La première ligne TGV entre Paris et Berlin est inaugurée ce lundi. Un voyage de huit heures et un pas de plus franchi dans l’amitié franco-allemande. Mais pour l’écrivain et éditeur Arthur Chevallier, il n’est pas sûr que cela suffise…
L’amitié franco-allemande, pour l’instant, n’existe pas. Deux choses doivent être distinguées. Les efforts de Paris et de Berlin pour se mettre d’accord d’un côté. Et la véritable amitié entre Français et Allemands d’autre part. Les voyages officiels et les déclarations communes sont une bonne chose. Mais cela ne suffit pas. L’amitié n’est pas de la politique. C’est de l’affection, c’est sincère.
Nous sommes les plus grands pays d’Europe, il y en a donc toujours un qui veut prendre le dessus sur l’autre. Notre amitié est simple, c’est la clé de la stabilité. Et cela commence après la Seconde Guerre mondiale. Dans les années 1950, des villes françaises et allemandes se jumelaient. Avec de Gaulle, cela prend une nouvelle dimension.

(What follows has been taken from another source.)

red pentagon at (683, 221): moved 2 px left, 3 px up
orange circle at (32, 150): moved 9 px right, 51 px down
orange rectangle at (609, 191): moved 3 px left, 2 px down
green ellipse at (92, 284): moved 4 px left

En 1962, le général effectue une tournée en Allemagne. Il fait des discours super sympas, et en allemand. En 1963, le Traité de l’Elysée est signé. Cela marque la réconciliation et le début de la coopération. De là, les présidents français et les chanceliers allemands mettront en scène leur amitié, à l’image de ce qui s’est passé en 1984. François Mitterrand et le chancelier Helmut Kohl lui rendent hommage en se tenant la main sur un champ de bataille de la Première Guerre mondiale, à Douaumont. Une des images les plus fortes de la réconciliation.
L’avis tranché d’Arthur Chevallier : France-Allemagne, amitié et rivalités – 16/12
Pas d’amis, mais des alliés
Cette rivalité entre la France et l’Allemagne date d’une époque où l’Allemagne ne s’appelait pas encore Allemagne. Avant, c’était la Prusse. La Prusse est un petit État qui deviendra de plus en plus puissant. Et il faut être honnête, les choses ne se sont jamais bien passées entre nous. Nous avons passé notre - à nous détester et à nous faire la guerre. Nous les avons affrontés au milieu du XVIIIe siècle, pendant la guerre de Sept Ans, et nous avons perdu. C’est une humiliation. Nous avons pris notre revanche pendant la Révolution, à la bataille de Valmy, en 1792. Napoléon les a battus à plusieurs reprises. Après, ça se calme un peu… mais ça ne durera pas.
Nouvelle guerre en 1870. A cette époque, Napoléon III est sur le trône. Nous vivons une aventure mémorable. L’Allemagne nous prend l’Alsace et la Lorraine. Et jusqu’à la Première Guerre mondiale, notre obsession était la vengeance et la récupération de ces deux régions. À la fin du XIXe siècle, les enfants étaient élevés dans la haine de l’Allemagne. Alors on part de loin, quand même.
Mais pourquoi ne pouvons-nous pas devenir amis ? Parce que nous sommes un pays souverain et que nous n’avons pas d’amis. Nous avons des alliés. Nous aimons l’Allemagne lorsqu’elle joue dans le sens de nos intérêts. C’est un pays comme les autres. Ces dernières années, l’Allemagne ne nous a fait aucun cadeau au sein de l’Union européenne. Les Français le savent, pourquoi s’en contenter ? Pour être aimé, il faut être aimable.